Diamantino
de Gabriel Abrantes, Daniel Schmidt
Semaine de la Critique
Grand Prix Nespresso









L’opium du peuple

Ce premier long métrage coréalisé par deux jeunes réalisateurs américains débute en contant la chute d’une icône de football : Diamantino (le joli Carloto Cotta, interprète de Tabou de Miguel Gomès) est une star nationale, sur laquelle comptent des millions de supporters et surtout le pouvoir politique : à la veille de la finale d’une coupe du monde disputée contre la Suède, le meilleur joueur de l’équipe du Portugal n’a pas de droit à l’erreur. Paradoxe des champions : il sera tenu pour seul responsable d’une éventuelle défaite. Mais Diamantino fait des rêves étranges, voyant des chiots géants s’incruster sur le stade, et se montre préoccupé et fasciné lorsque des réfugiés s’approchent du yacht familial. Et le pire se réalise le lendemain : un penalty raté, une mise au ban du monde du football lorsque le Portugal est éliminé. Pour mieux l’enfoncer débarquent deux sœurs jumelles cyniques qui veulent le dépouiller de son patrimoine, un couple d’intrigantes qui le soupçonne de blanchiment d’argent et souhaite le piéger, et une ministre qui souhaite le cloner pour composer une équipe de foot nationale idéale… On pourrait dire que Diamantino est, avec Coup de tête de Jean-Jacques Annaud et Joue-là comme Beckham de Gurinder Chadha, l’un des rares films regardables sur le football, surpassant les documentaires Maradona par Kusturica et Zidane, un portrait du XXIe siècle, et surtout le calamiteux United Passions de Frédéric Auburtin. Il serait pourtant réducteur de cantonner le métrage à ce thème. Certes, les enjeux du nouvel opium du peuple sont clairement évoqués, mais les cinéastes ont le mérite de le dépasser pour proposer un récit foutraque et culotté, au carrefour de la pop culture et de l’avant-garde expérimental :

la narration greffe à cette proposition d’autres thèmes sociétaux, des limites de la génétique aux ravages de l’homophobie en passant par la montée des nationalismes et de l’extrême droite.
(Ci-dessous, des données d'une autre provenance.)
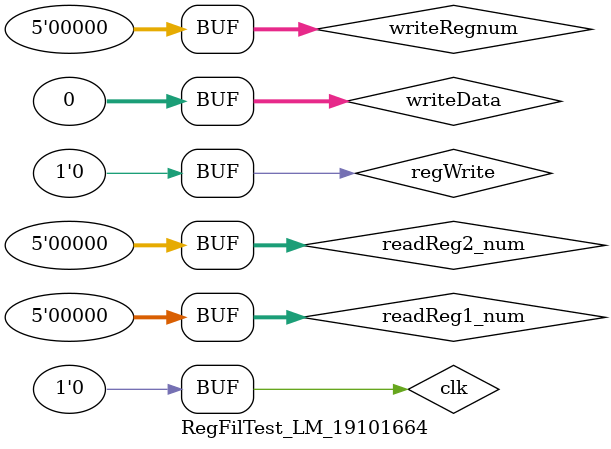
<source format=v>
`timescale 1ns / 1ps


module RegFilTest_LM_19101664;

	// Inputs
	reg [4:0] readReg1_num;
	reg [4:0] readReg2_num;
	reg [4:0] writeRegnum;
	reg [31:0] writeData;
	reg regWrite;
	reg clk;

	// Outputs
	wire [31:0] readData1;
	wire [31:0] readData2;

	// Instantiate the Unit Under Test (UUT)
	RegisterFile_LM_19101664 uut (
		.readReg1_num(readReg1_num), 
		.readReg2_num(readReg2_num), 
		.writeRegnum(writeRegnum), 
		.writeData(writeData), 
		.regWrite(regWrite), 
		.readData1(readData1), 
		.readData2(readData2), 
		.clk(clk)
	);

	initial begin
		// Initialize Inputs
		readReg1_num = 0;
		readReg2_num = 0;
		writeRegnum = 0;
		writeData = 0;
		regWrite = 0;
		clk = 0;

		// Wait 100 ns for global reset to finish
		#100;
        
		// Add stimulus here

	end
      
endmodule


</source>
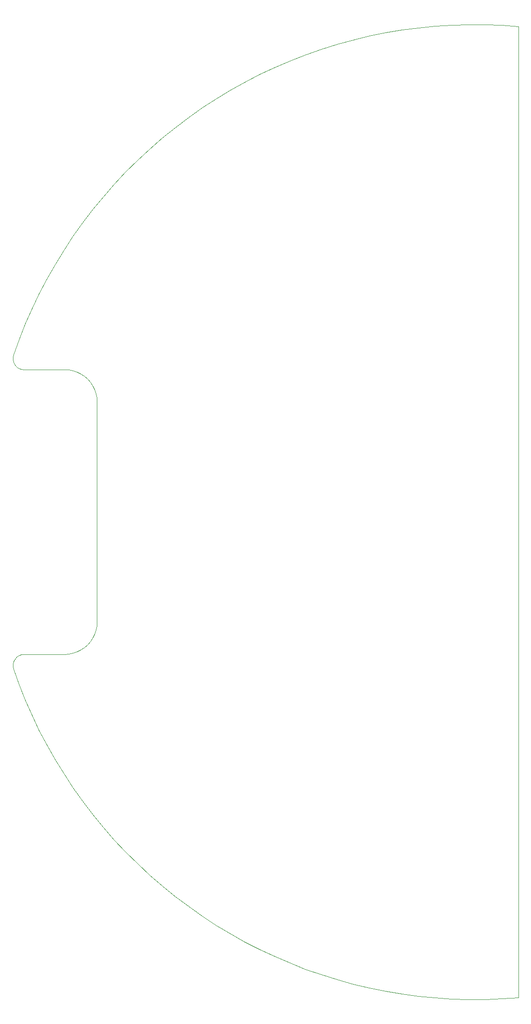
<source format=gm1>
G04 Layer_Color=8388736*
%FSLAX25Y25*%
%MOIN*%
G70*
G01*
G75*
%ADD102C,0.00394*%
D102*
X-54568Y-31880D02*
X-50521Y-20610D01*
X-46091Y-9484D01*
X-41283Y1483D01*
X-36104Y12280D01*
X-30558Y22894D01*
X-24654Y33312D01*
X-18396Y43522D01*
X-11794Y53512D01*
X-4854Y63271D01*
X2416Y72786D01*
X10006Y82049D01*
X17909Y91046D01*
X26114Y99768D01*
X34613Y108204D01*
X43394Y116345D01*
X52449Y124181D01*
X61767Y131704D01*
X71336Y138903D01*
X81145Y145772D01*
X91184Y152301D01*
X101439Y158483D01*
X111900Y164311D01*
X122554Y169779D01*
X133388Y174879D01*
X144391Y179606D01*
X155548Y183954D01*
X166848Y187918D01*
X178277Y191495D01*
X189821Y194678D01*
X201467Y197465D01*
X213201Y199852D01*
X225010Y201837D01*
X236881Y203418D01*
X248798Y204592D01*
X260748Y205358D01*
X272718Y205715D01*
X284693Y205663D01*
X296659Y205202D01*
X308602Y204332D01*
Y-493633D02*
Y204332D01*
X296659Y-494502D02*
X308602Y-493633D01*
X284693Y-494964D02*
X296659Y-494502D01*
X272718Y-495015D02*
X284693Y-494964D01*
X260748Y-494658D02*
X272718Y-495015D01*
X248798Y-493892D02*
X260748Y-494658D01*
X236881Y-492718D02*
X248798Y-493892D01*
X225010Y-491138D02*
X236881Y-492718D01*
X213201Y-489153D02*
X225010Y-491138D01*
X201467Y-486765D02*
X213201Y-489153D01*
X189821Y-483978D02*
X201467Y-486765D01*
X178277Y-480795D02*
X189821Y-483978D01*
X166848Y-477219D02*
X178277Y-480795D01*
X155548Y-473254D02*
X166848Y-477219D01*
X144391Y-468906D02*
X155548Y-473254D01*
X133388Y-464179D02*
X144391Y-468906D01*
X122554Y-459079D02*
X133388Y-464179D01*
X111900Y-453612D02*
X122554Y-459079D01*
X101439Y-447784D02*
X111900Y-453612D01*
X91184Y-441601D02*
X101439Y-447784D01*
X81145Y-435072D02*
X91184Y-441601D01*
X71336Y-428204D02*
X81145Y-435072D01*
X61767Y-421004D02*
X71336Y-428204D01*
X52449Y-413482D02*
X61767Y-421004D01*
X43394Y-405646D02*
X52449Y-413482D01*
X34613Y-397505D02*
X43394Y-405646D01*
X26114Y-389068D02*
X34613Y-397505D01*
X17909Y-380346D02*
X26114Y-389068D01*
X10006Y-371349D02*
X17909Y-380346D01*
X2416Y-362087D02*
X10006Y-371349D01*
X-4854Y-352571D02*
X2416Y-362087D01*
X-11794Y-342812D02*
X-4854Y-352571D01*
X-18396Y-332822D02*
X-11794Y-342812D01*
X-24654Y-322612D02*
X-18396Y-332822D01*
X-30558Y-312194D02*
X-24654Y-322612D01*
X-36104Y-301581D02*
X-30558Y-312194D01*
X-41283Y-290784D02*
X-36104Y-301581D01*
X-46091Y-279816D02*
X-41283Y-290784D01*
X-50521Y-268691D02*
X-46091Y-279816D01*
X-54568Y-257421D02*
X-50521Y-268691D01*
X-54933Y-255803D02*
X-54568Y-257421D01*
X-54952Y-254146D02*
X-54933Y-255803D01*
X-54952Y-254146D02*
X-54623Y-252521D01*
X-53961Y-251001D01*
X-52996Y-249653D01*
X-51770Y-248537D01*
X-50337Y-247703D01*
X-48761Y-247187D01*
X-47113Y-247012D01*
X-18093D01*
X-15009Y-246810D01*
X-11979Y-246207D01*
X-9053Y-245214D01*
X-6282Y-243848D01*
X-3712Y-242131D01*
X-1389Y-240094D01*
X648Y-237771D01*
X2365Y-235202D01*
X3731Y-232430D01*
X4725Y-229504D01*
X5327Y-226474D01*
X5529Y-223390D01*
Y-65910D01*
X5327Y-62827D02*
X5529Y-65910D01*
X4725Y-59796D02*
X5327Y-62827D01*
X3731Y-56870D02*
X4725Y-59796D01*
X2365Y-54099D02*
X3731Y-56870D01*
X648Y-51530D02*
X2365Y-54099D01*
X-1389Y-49207D02*
X648Y-51530D01*
X-3712Y-47170D02*
X-1389Y-49207D01*
X-6282Y-45453D02*
X-3712Y-47170D01*
X-9053Y-44086D02*
X-6282Y-45453D01*
X-11979Y-43093D02*
X-9053Y-44086D01*
X-15009Y-42490D02*
X-11979Y-43093D01*
X-18093Y-42288D02*
X-15009Y-42490D01*
X-47113Y-42288D02*
X-18093D01*
X-48761Y-42114D02*
X-47113Y-42288D01*
X-50337Y-41598D02*
X-48761Y-42114D01*
X-51770Y-40763D02*
X-50337Y-41598D01*
X-52996Y-39647D02*
X-51770Y-40763D01*
X-53961Y-38300D02*
X-52996Y-39647D01*
X-54623Y-36780D02*
X-53961Y-38300D01*
X-54952Y-35155D02*
X-54623Y-36780D01*
X-54952Y-35155D02*
X-54933Y-33497D01*
X-54568Y-31880D01*
M02*

</source>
Là encore, on est loin d’un « dossier de l’écran » et les réalisateurs se lancent dans un trip jubilatoire, qui n’est pas sans évoquer les univers de Jodorowsky (La Danza de la realidad), Greenaway (The Pillow Book), Araki (Nowhere), Seidl (Dog Days) ou Lanthimos (Canine). On reste subjugués par le surréalisme de plusieurs séquences, brouillant le confort narratif et visuel des spectateurs, d’un développement de seins inopiné à une fausse étreinte incestueuse, en passant par un bel effet de trompe-l’œil autour de l’androgynie, ces scènes se moulant avec aisance dans un synopsis de cinéma d’exploitation. Gabriel Abrantes a déclaré à propos de ce mélange des genres : « J’ai commencé à faire des films après avoir suivi les cours d’histoire du cinéma de Jim Hoberman (…) qui nous appris que Disney était un artiste radical et Eisenstein un artiste pop. Cela m’a inspiré : des réalisateurs qui font des films pour le plus grand nombre et le touchent, sans que cela les empêche d’être également investis, beaux, radicaux et révolutionnaires ». On pourra objecter que le film n’atteint pas la poésie subversive du fascinant Les Garçons sauvages de Bertrand Mandico ou ne rassemblera pas autant de spectateurs que les œuvres de Lynch : toujours est-il que Diamantino est un bel objet filmique, peut-être inabouti mais d’une belle énergie créatrice.

Gérard Crespo



 

 


1h32 - Portugal, France, Brésil - Scénario : Gabriel ABRANTES, Daniel SCHMIDT - Interprétation : Carloto COTTA, Cleo TAVARES, Anabela MOREIRA, Margarida MOREIRA, Carla MACIEL.